S’il n’est pas le meilleur styliste de sa génération, Jonathan Coe parvient pourtant à dessiner avec une acuité saisissante (et un humour doux-amer réjouissant) un portrait du monde contemporain à travers le parcours d’un loser patenté, Maxwell Sim, plaqué par sa femme, négligé par sa fille, ignoré par son père, abandonné par ses amis. Sa connexion à la communauté humaine ne tient plus que par son nombre d’amis Facebook (dont chacun sait que cet indicateur est à l’amitié ce que la Corée du Nord est à la démocratie), ce qui constitue pour un dépressif un risque majeur de mal tourner. De retour en Angleterre à la suite d’un voyage décevant en Australie pour rendre visite à son père, la vie de Maxwell Sim va alors se transformer en road movie existentiel, à la faveur de rencontres aussi essentielles que lourdes de conséquences. Véritable boule de flipper rebondissant sans maîtrise sur les bumpers qui se mettent en travers de sa vie sinistre, Maxwell va toucher le fond de la vacuité de son existence lors des différentes étapes d’une expédition commerciale vers les îles Shetland – non sans tomber amoureux de la voix féminine de son GPS, c’est dire son désarroi – pour finalement trouver quelques clés d’explications à sa vie.
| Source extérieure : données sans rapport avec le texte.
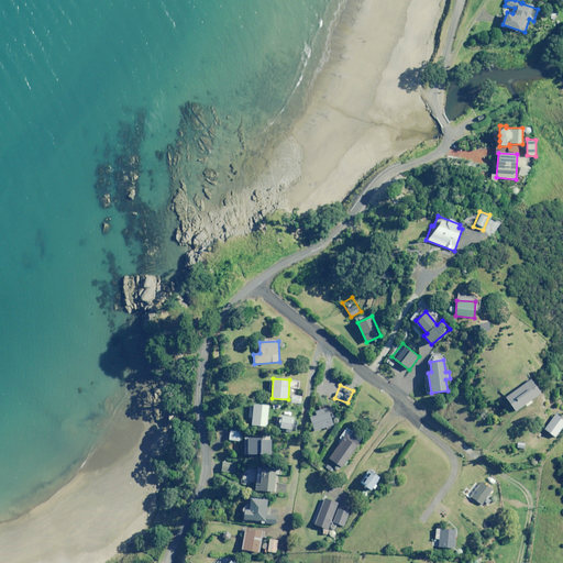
[(268,406),(254,404),(252,426),(267,427),(268,406)]
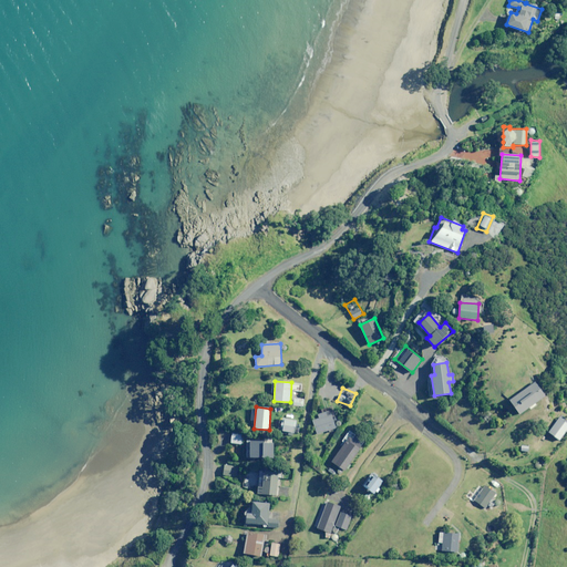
[(333,411),(332,406),(321,409),(322,412),(317,414),(319,419),(312,420),(317,434),(336,429),(331,412),(333,411)]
Jonathan Coe, non sans un fond moraliste et vaguement nostalgique d’une époque décimée par la modernité, met plusieurs doigts sur des maux contemporains, avec le juste dosage qui évite de sombrer dans la dénonciation indigeste ou le conservatisme rance. L’impossibilité de communication entre les êtres, les secrets de famille, les ravages de la mondialisation, le mirage des amitiés virtuelles, la jalousie, la quête de l’amour de soi, le mensonge… Jonathan Coe traite de thèmes éternels, parfois galvaudés,  mais il les broient dans un mixer selon une recette maison digne des plus belles tables.
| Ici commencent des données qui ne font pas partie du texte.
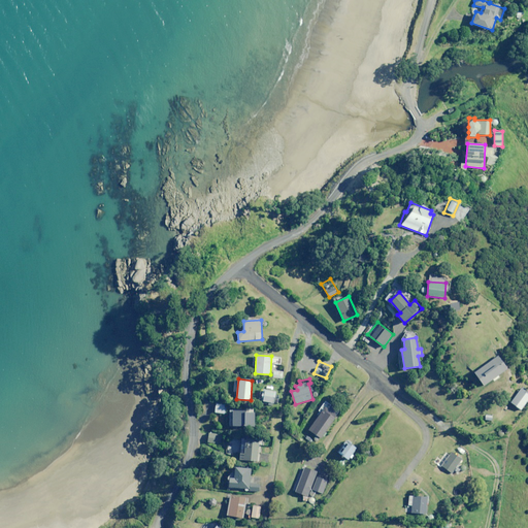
[(527,399),(527,392),(522,388),(510,403),(521,409),(527,399)]
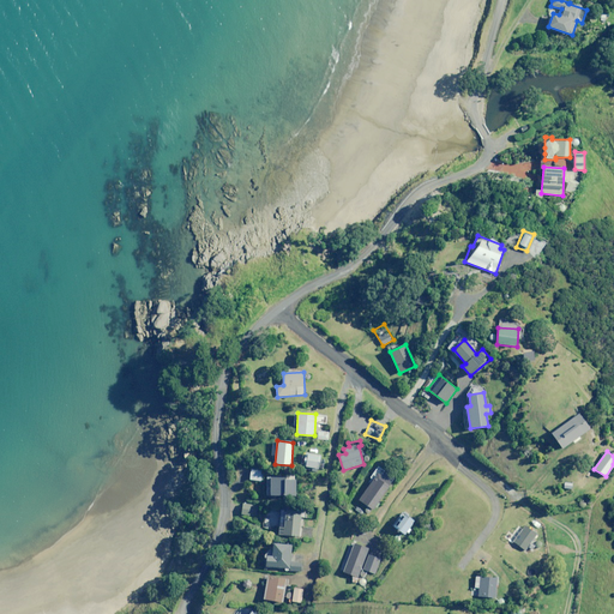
[(320,456),(306,452),(302,465),(318,469),(320,456)]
La vie très privée de Mr Sim, construit comme la boucle autour du monde qu’auront tenté de nombreux naufragés volontaires,  se conclut sur une pirouette illustrant à la fois la théorie du battement d’ailes du papillon et la toute puissance du romancier en tant que Dieu capricieux de sa création littéraire. Dans ce jeu pervers, Maxwell Sim aura copieusement morflé pendant plus de 400 pages. Mais certaines époques ont besoin de victimes expiatoires pour accepter de se regarder avec lucidité dans le miroir.

Et en regardant bien, dans un coin au fond de ce miroir, on apercevra Jonathan Coe, un sourire aux lèvres.